Sementara itu, kontrak berjangka Hang Seng Index (HSI) Hong Kong menunjukkan pembukaan yang sedikit lebih kuat di level 19.320, dibandingkan penutupan sebelumnya di 19.240,89.
Konteks Global: Data Tenaga Kerja AS Jadi Fokus Berikutnya
Semalam, pasar saham Amerika Serikat (AS) tutup untuk menghormati pemakaman mantan Presiden Jimmy Carter. Namun, perhatian global kini beralih ke data tenaga kerja AS yang dijadwalkan rilis pada Jumat.

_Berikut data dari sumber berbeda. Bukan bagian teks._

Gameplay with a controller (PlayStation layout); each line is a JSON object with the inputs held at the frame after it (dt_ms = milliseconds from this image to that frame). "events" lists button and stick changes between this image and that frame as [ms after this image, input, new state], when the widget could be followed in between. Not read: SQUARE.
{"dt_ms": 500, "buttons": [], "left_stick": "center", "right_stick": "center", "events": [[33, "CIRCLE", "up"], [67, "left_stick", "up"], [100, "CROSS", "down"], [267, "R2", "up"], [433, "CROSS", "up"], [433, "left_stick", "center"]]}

Para ekonom memperkirakan laporan penggajian nonpertanian (Non-Farm Payroll/NFP) dari Biro Statistik Tenaga Kerja AS akan menunjukkan kenaikan sebanyak 155.000 pekerjaan untuk Desember 2024. Angka ini lebih rendah dibandingkan lonjakan 227.000 pada bulan sebelumnya, tetapi sesuai dengan rata-rata empat bulan terakhir.
Tingkat pengangguran di AS diperkirakan tetap stabil di level 4,2%.
Efek Domino di Pasar Asia
Kondisi global, ditambah data ekonomi Jepang yang lesu, menciptakan tekanan tambahan pada pasar Asia Pasifik. Banyak investor kini bersikap hati-hati, menanti data lebih lanjut untuk menentukan langkah investasi mereka.
Dengan ketidakpastian ini, perhatian pasar kemungkinan akan beralih ke kebijakan ekonomi masing-masing negara di kawasan, terutama yang berkaitan dengan langkah-langkah untuk menjaga daya beli dan mendukung pertumbuhan.
Kinerja pasar Asia Pasifik pada hari ini menyoroti pentingnya pengaruh data ekonomi Jepang dan perkembangan global lainnya. Para pelaku pasar kini tengah bersiap menghadapi data tenaga kerja dari AS, yang diperkirakan akan memberikan sinyal lebih jelas tentang arah ekonomi global di tahun 2025.